__WHAT TO PRODUCE__.
Please retype the listing exactly as it appears, skipping each picture.
───── EXTRACTED ENTRIES ─────
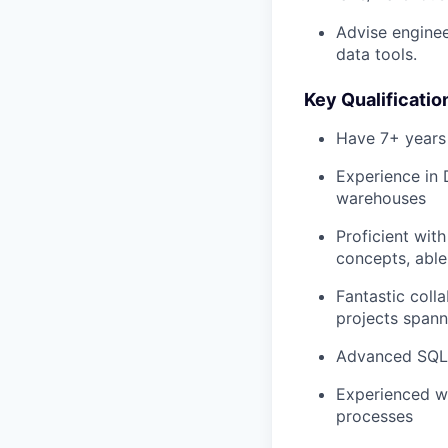
Advise enginee
data tools.
Key Qualificatio
Have 7+ years 
Experience in 
warehouses
Proficient wit
concepts, able
Fantastic coll
projects spann
Advanced SQL s
Experienced wi
processes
─────
__SOLUTION TO THE PROBLEM__.
Advise enginee
data tools.
Key Qualificatio
Have 7+ years 
Experience in 
warehouses
Proficient wit
concepts, able
Fantastic coll
projects spann
Advanced SQL s
Experienced wi
processes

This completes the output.